» **WHAT YOU WILL DO**: Please check every line of the listing for "olika" and copy each line where it is found.

» **DATASET EXCERPTS**:
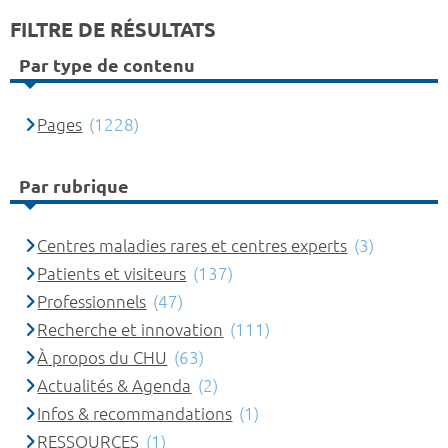
FILTRE DE RÉSULTATS
Par type de contenu
Pages
(1228)
Par rubrique
Centres maladies rares et centres experts
(3)
Patients et visiteurs
(137)
Professionnels
(47)
Recherche et innovation
(111)
À propos du CHU
(63)
Actualités & Agenda
(2)
Infos & recommandations
(1)
RESSOURCES
(1)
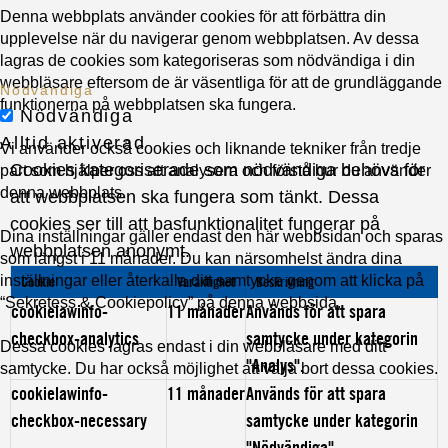
Denna webbplats använder cookies för att förbättra din
upplevelse när du navigerar genom webbplatsen. Av dessa
lagras de cookies som kategoriseras som nödvändiga i din
webbläsare eftersom de är väsentliga för att de grundläggande
Nödvändiga
funktionerna på webbplatsen ska fungera.
Nödvändiga
Alltid aktiverad
Vi använder också cookies och liknande tekniker från tredje
Cookies kategoriserade som nödvändiga behövs för
part som hjälper oss att analysera och förstå hur du använder
denna webbplats.
att webbplatsen ska fungera som tänkt. Dessa
cookies ser till att basfunktionalitet fungerar på
Dina inställningar gäller endast den här webbsidan och sparas
webbplatsen anonymt.
som längst i 11 månader. Du kan närsomhelst ändra dina
inställningar eller återkalla ditt samtycke genom att klicka på
Cookie
Varaktighet
Beskrivning
“Sekretess & Cookiepolicy” på denna webbsida.
cookielawinfo-
11 månader
Används för att spara
checkbox-analytics
samtycke under kategorin
Dessa cookies lagras endast i din webbläsare med ditt
"Analys".
samtycke. Du har också möjlighet att välja bort dessa cookies.
cookielawinfo-
11 månader
Används för att spara
checkbox-necessary
samtycke under kategorin
"Nödvändiga".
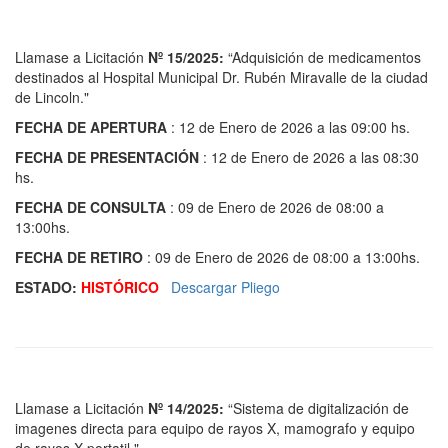
Llamase a Licitación
Nº 15/2025:
“Adquisición de medicamentos
destinados al Hospital Municipal Dr. Rubén Miravalle de la ciudad
de Lincoln."
FECHA DE APERTURA
: 12 de Enero de 2026 a las 09:00 hs.
FECHA DE PRESENTACIÓN
: 12 de Enero de 2026 a las 08:30
hs.
FECHA DE CONSULTA
: 09 de Enero de 2026 de 08:00 a
13:00hs.
FECHA DE RETIRO
: 09 de Enero de 2026 de 08:00 a 13:00hs.
ESTADO:
HISTÓRICO
Descargar Pliego
Llamase a Licitación
Nº 14/2025:
“Sistema de digitalización de
imagenes directa para equipo de rayos X, mamografo y equipo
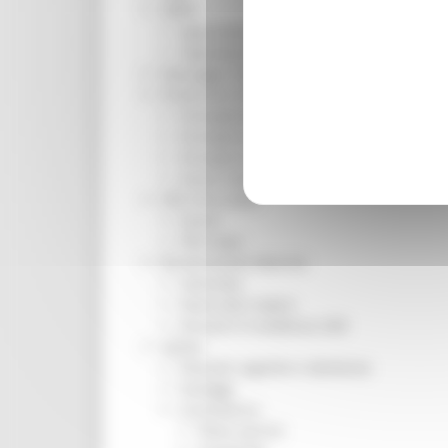
ORPS
Appuntamenti
Segnalazioni
Paesaggio Territorio Urbanistica
Protezione Civile
Emergenza Alluvione 2022
Emergenza alluvione settembre 2024
Emergenza Ucraina
Eventi metereologici Maggio 2023
PSR 2014-2020
Eventi
PSR news
Ricostruzione Marche
Interviste
Storie dal cratere
Annunci in evidenza USR
Salute
Disturbi cognitivi e demenze
Sorteggi
Coronavirus
Piano vaccini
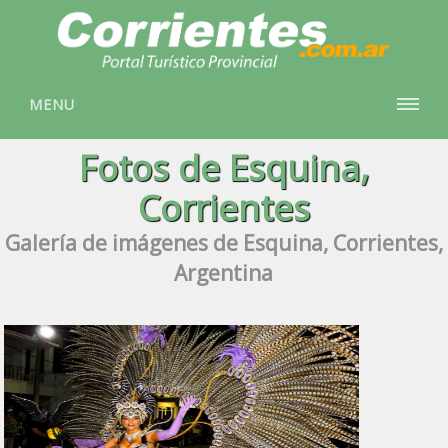
MENU
Fotos de Esquina,
Corrientes
Galería de imágenes de Esquina, Corrientes,
Argentina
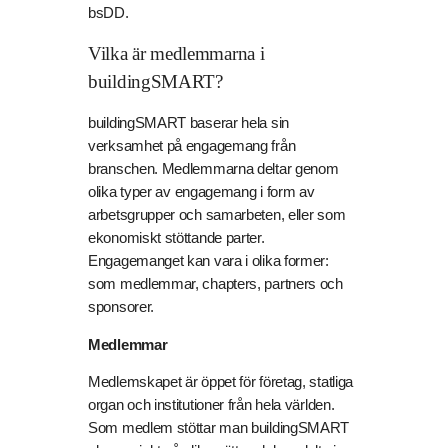
bsDD.
Vilka är medlemmarna i
buildingSMART?
buildingSMART baserar hela sin
verksamhet på engagemang från
branschen. Medlemmarna deltar genom
olika typer av engagemang i form av
arbetsgrupper och samarbeten, eller som
ekonomiskt stöttande parter.
Engagemanget kan vara i olika former:
som medlemmar, chapters, partners och
sponsorer.
Medlemmar
Medlemskapet är öppet för företag, statliga
organ och institutioner från hela världen.
Som medlem stöttar man buildingSMART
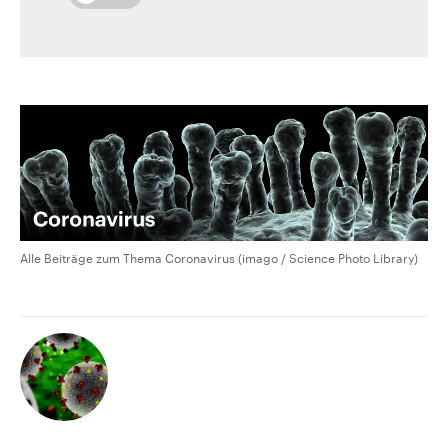
Alle Beiträge zum Thema Coronavirus (imago / Science Photo Library)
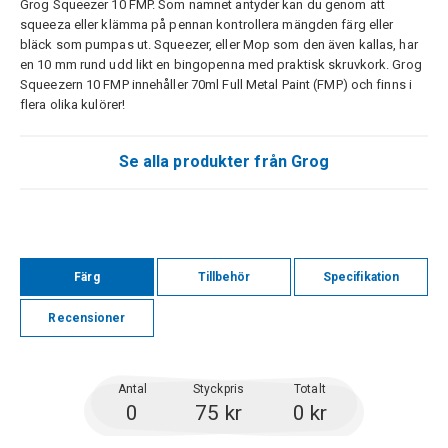
Grog Squeezer 10 FMP. Som namnet antyder kan du genom att
squeeza eller klämma på pennan kontrollera mängden färg eller
bläck som pumpas ut. Squeezer, eller Mop som den även kallas, har
en 10 mm rund udd likt en bingopenna med praktisk skruvkork. Grog
Squeezern 10 FMP innehåller 70ml Full Metal Paint (FMP) och finns i
flera olika kulörer!
Se alla produkter från Grog
Färg
Tillbehör
Specifikation
Recensioner
Antal
Styckpris
Totalt
0
75 kr
0 kr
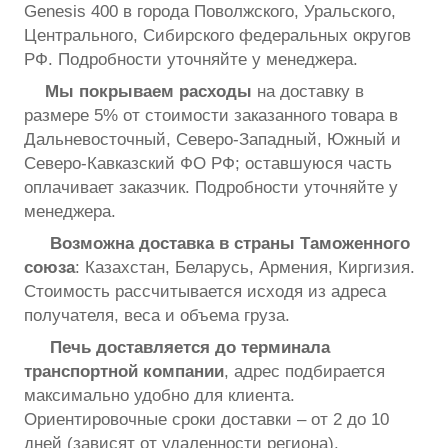
Genesis 400 в города Поволжского, Уральского,
Центрального, Сибирского федеральных округов
РФ. Подробности уточняйте у менеджера.
Мы покрываем расходы
на доставку в
размере 5% от стоимости заказанного товара в
Дальневосточный, Северо-Западный, Южный и
Северо-Кавказский ФО РФ; оставшуюся часть
оплачивает заказчик. Подробности уточняйте у
менеджера.
Возможна доставка в страны Таможенного
союза
: Казахстан, Беларусь, Армения, Киргизия.
Стоимость рассчитывается исходя из адреса
получателя, веса и объема груза.
Печь доставляется до терминала
транспортной компании
, адрес подбирается
максимально удобно для клиента.
Ориентировочные сроки доставки – от 2 до 10
дней (зависят от удаленности региона).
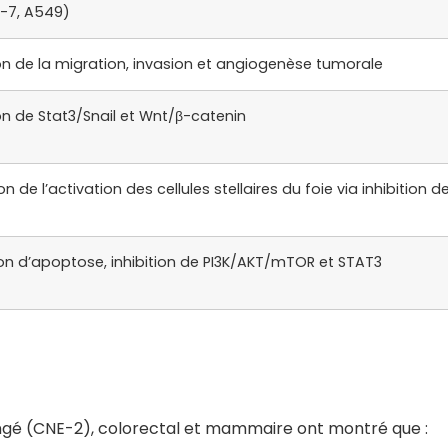
F-7, A549)
ion de la migration, invasion et angiogenèse tumorale
ion de Stat3/Snail et Wnt/β-catenin
n de l’activation des cellules stellaires du foie via inhibition d
on d’apoptose, inhibition de PI3K/AKT/mTOR et STAT3
gé (CNE-2), colorectal et mammaire ont montré que :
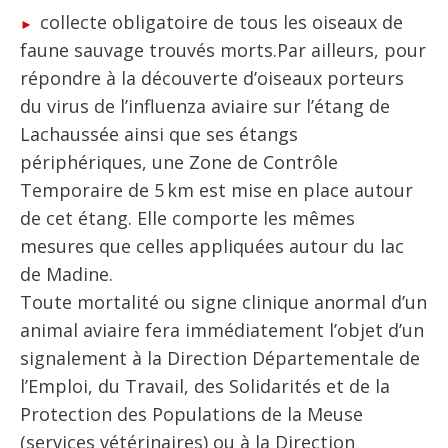
collecte obligatoire de tous les oiseaux de
faune sauvage trouvés morts.Par ailleurs, pour
répondre à la découverte d’oiseaux porteurs
du virus de l’influenza aviaire sur l’étang de
Lachaussée ainsi que ses étangs
périphériques, une Zone de Contrôle
Temporaire de 5 km est mise en place autour
de cet étang. Elle comporte les mêmes
mesures que celles appliquées autour du lac
de Madine.
Toute mortalité ou signe clinique anormal d’un
animal aviaire fera immédiatement l’objet d’un
signalement à la Direction Départementale de
l’Emploi, du Travail, des Solidarités et de la
Protection des Populations de la Meuse
(services vétérinaires) ou à la Direction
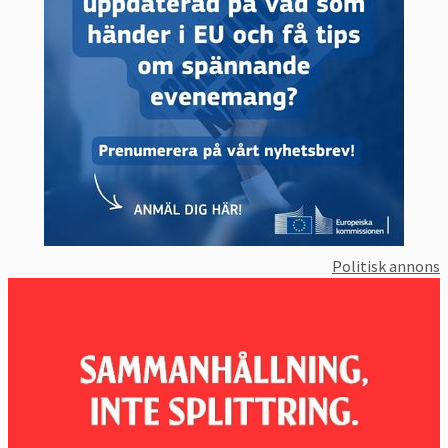
4 december 2014
Sverige förlorade
Löpande vite på 4 000 euro för varje dag
som dröjer innan Sverige genomfört EU-
domen från 29 mars 2012 om
reningsanläggningar
30 maj 2013
Ogilltförklarad.
Ej infört
datalagringsdirektivet i tid
Sverige
förlorade fick böta: tre miljoner euro. Men
året därpå ogilltförklarade samma domstol
Politisk annons
hela datalagringsdirektivet och Sverige fick
tillbaka bötesbeloppet.
25 april 2013
Sverige vann
Tolkning av
momsdirektivet
29 mars 2012
Sverige förlorade
Brustit i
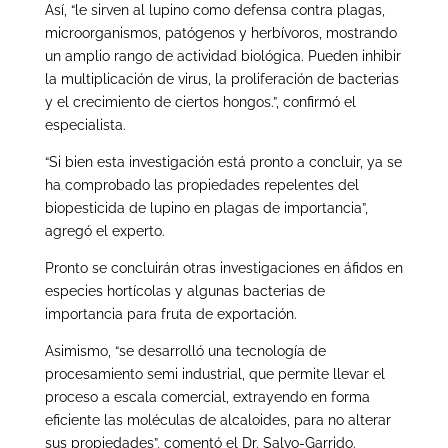
Así, “le sirven al lupino como defensa contra plagas,
microorganismos, patógenos y herbívoros, mostrando
un amplio rango de actividad biológica. Pueden inhibir
la multiplicación de virus, la proliferación de bacterias
y el crecimiento de ciertos hongos.”, confirmó el
especialista.
“Si bien esta investigación está pronto a concluir, ya se
ha comprobado las propiedades repelentes del
biopesticida de lupino en plagas de importancia”,
agregó el experto.
Pronto se concluirán otras investigaciones en áfidos en
especies hortícolas y algunas bacterias de
importancia para fruta de exportación.
Asimismo, “se desarrolló una tecnología de
procesamiento semi industrial, que permite llevar el
proceso a escala comercial, extrayendo en forma
eficiente las moléculas de alcaloides, para no alterar
sus propiedades”, comentó el Dr. Salvo-Garrido.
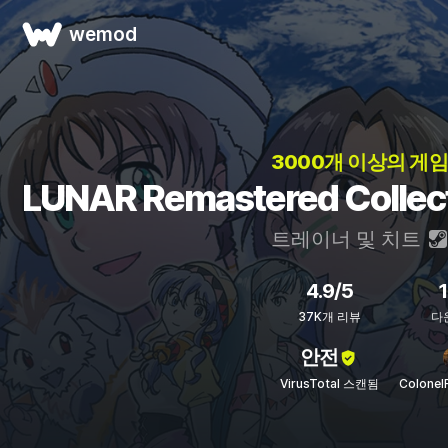
wemod
3000개 이상의 게임
LUNAR Remastered Coll
트레이너 및 치트
4.9/5
37K개 리뷰
다
안전
VirusTotal 스캔됨
Colone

» **SOLUTION TO THIS TASK**:
olika typer av engagemang i form av
Engagemanget kan vara i olika former:
flera olika kulörer!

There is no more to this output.